My wife had some early difficulties, but ultimately she's seen that expressing my gender variance makes me more pleasant to be around. Many transgender people look at all of the options involved in medical intervention, and after some consideration, elect for none of it or just a little.
Early on... I had no idea what I was getting into. I tried crossdressing and treated it like a fetish. She tried to play along but it'd always end in tears. And as a fetish, it was kind of a flop. Despite the pain and low payout, I still wanted to dress feminine. Well, at the time, wanted to "dress as a woman" which I've come to view very differently than dressing feminine. But I'm getting ahead of myself.
One fateful day, she was upset about my crossdressing and asked me if I wanted to be a woman. I hadn't really considered it, and all I could say was "would you love me if I was?" Her reply was much like yours -- anger, feelings of betrayal; she said that she could never be attracted to a woman, that she was straight, and so on. Actually, pretty understandable given the gravity of the situation. It hurt me to the core, but it opened my eyes to the notion that I might actually be transgender.
The pain caused by her response was enough to put me back in the closet for a few months. I didn't think I was transender, but I still found myself experiencing this weird body shame that I would come to identify as dysphoria. I'd see a woman in a nice outfit, and wish it could ever fit me. Whenever I'd share these thoughts and feeling with my wife, she'd panic about it all and yell at me, and I'd do my best to hide it again.
What she failed to realize at the time is that I was very slowly exploring the space between genders. I would tell her about my feelings on a given day, and she'd interpret that as a promise for the future. I didn't think I was trangender at first, and she took that as a promise. I'd learn something new about myself, and my story would change. She'd accuse me of lying to her, of betraying her... but in truth, I just hadn't really worked through everything and I couldn't tell her the absolute truth because I didn't know it. Also, what I didn't know at the time is that I'm a person whose gender drifts around from day to day, and that was part of the reason that I kept changing my tune.

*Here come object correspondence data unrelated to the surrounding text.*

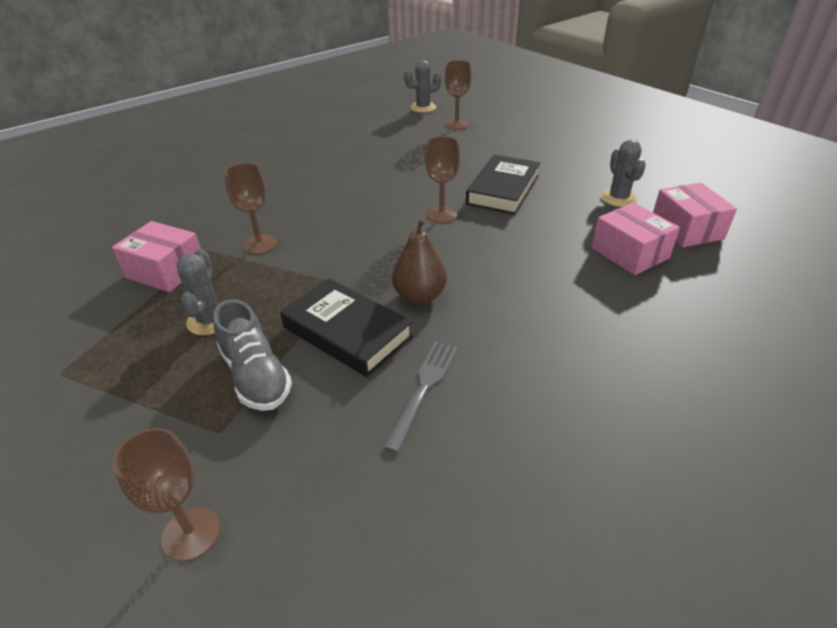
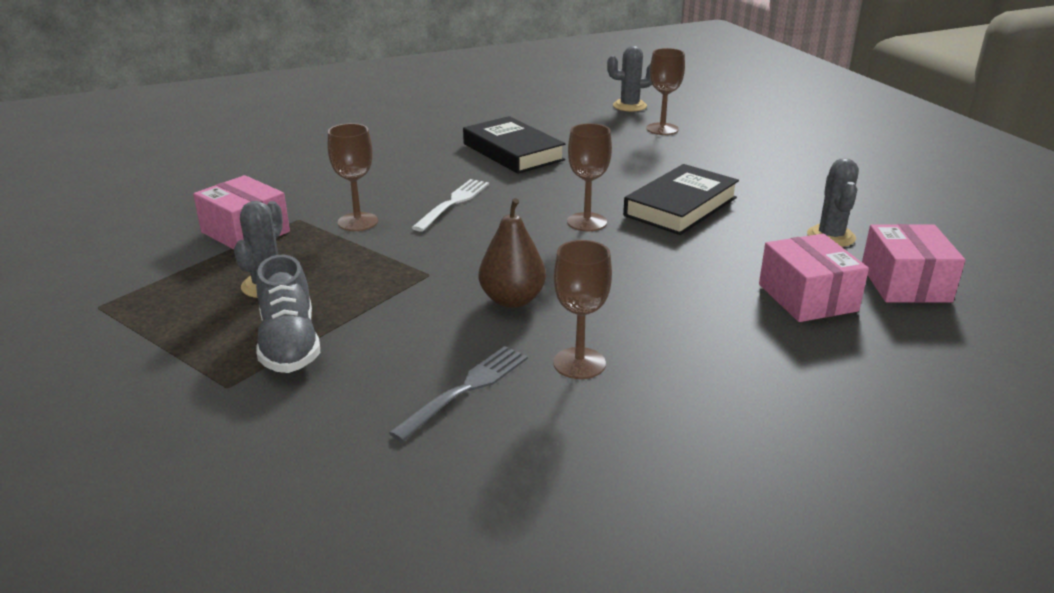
camera: 15 degrees right, 10 degrees down
(191, 533) = (156, 466): brown goblet -> brown goblet (579, 363)
(330, 214) = (453, 203): none -> white fork
(347, 332) = (410, 321): black book -> black book (513, 152)

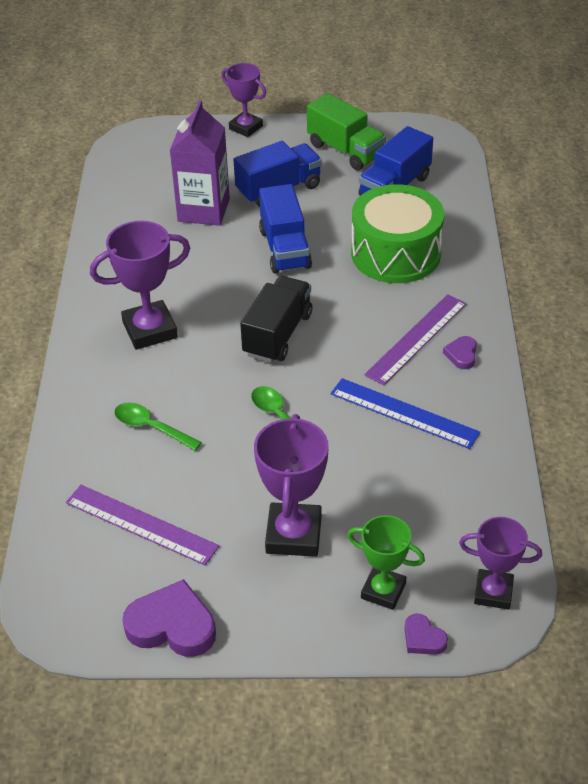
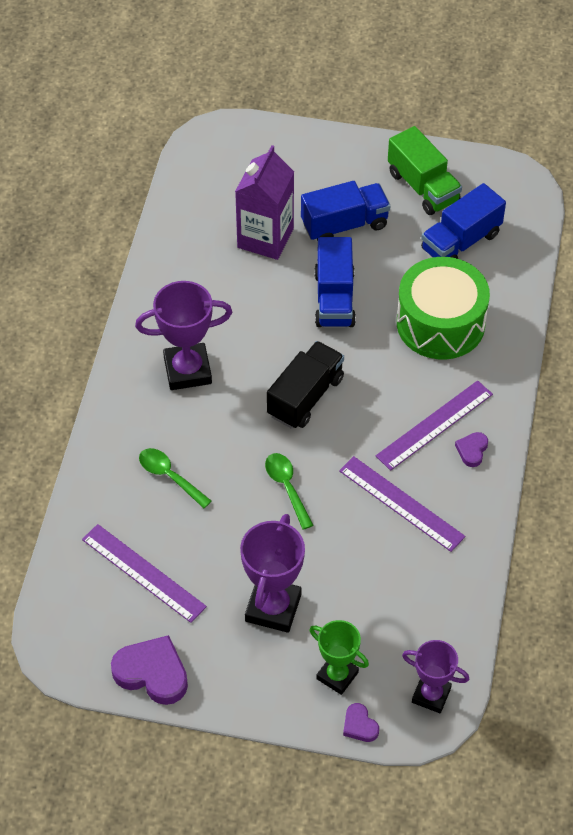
camera: 10 degrees right, 10 degrees up
(246, 127) = (329, 139): purple trophy -> none
(404, 413) = (401, 503): blue ruler -> purple ruler

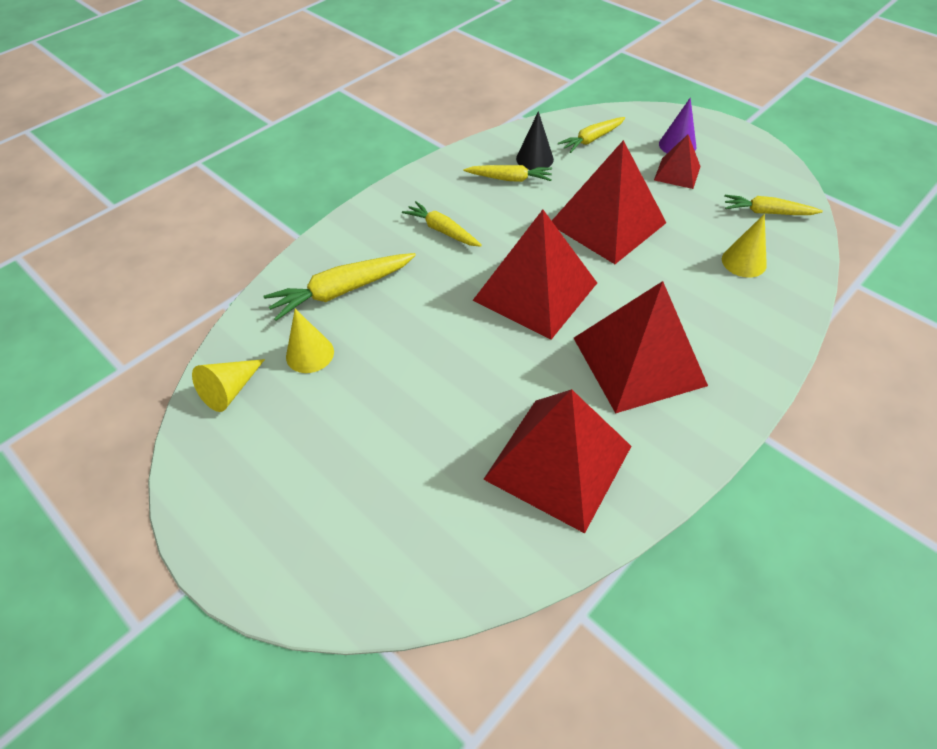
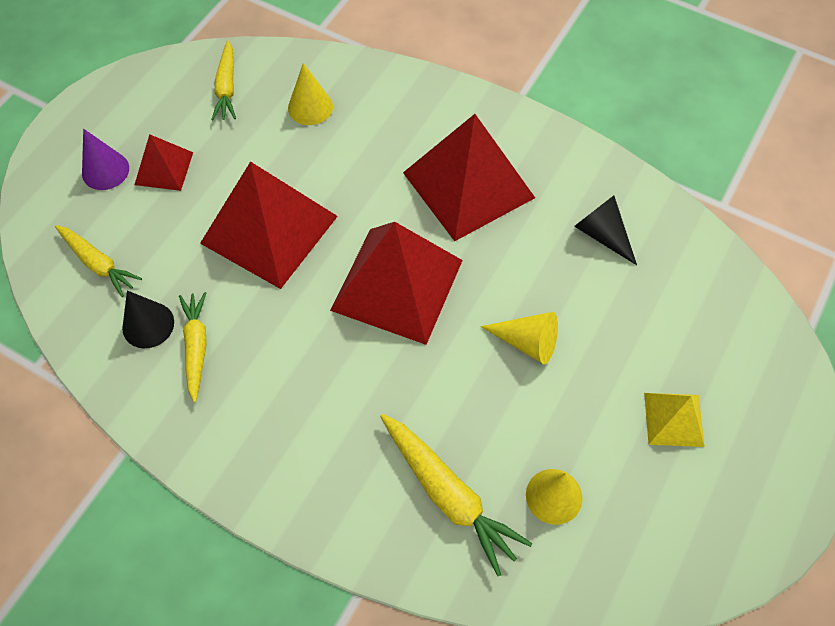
camera: 105 degrees left, 10 degrees up
(230, 390) = (631, 566): yellow cone -> yellow cone (527, 342)
(335, 462) = (673, 419): none -> yellow pyramid
(442, 230) = (314, 405): yellow carrot -> none
(558, 462) = (602, 234): red pyramid -> black cone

When we both started seeing gender-specialized therapists, our lives started to turn around. My therapist helped me examine my feelings and desires... and taught me how to better talk about what I was going through. Her therapist helped her talk through her anxieties and concerns, and taught her how to better listen to what I was saying about what I was going through.
I stopped trying to force my gender to fit the binary. I tried "woman" on, and it didn't fit me any better than "man." That lesson was hard to learn, but I eventually got there. My wife has always been fairly open-mined in the bedroom, and she eventually came around on some female features. She doesn't want me to lose that one male feature, but that's fine by me. I'm on hormone therapy, and my life is way better as a result -- I'm experiencing a lot less dysphoria and I lost a life-long hair-trigger testosterone rage response. My wife has come to enjoy some of the physical changes, too.
There's hope for your future. It can take a lot of work, but it can get better. My wife and I were in our very darkest hour about a year ago. But we put the work in. Today, we're closer than we've ever been. We share a tenderness that I never could have expressed as a man -- not because men can't, but because I'd been bottling so many emotions for so long that I just couldn't open up. We've been through hell together, and made it through to the other side.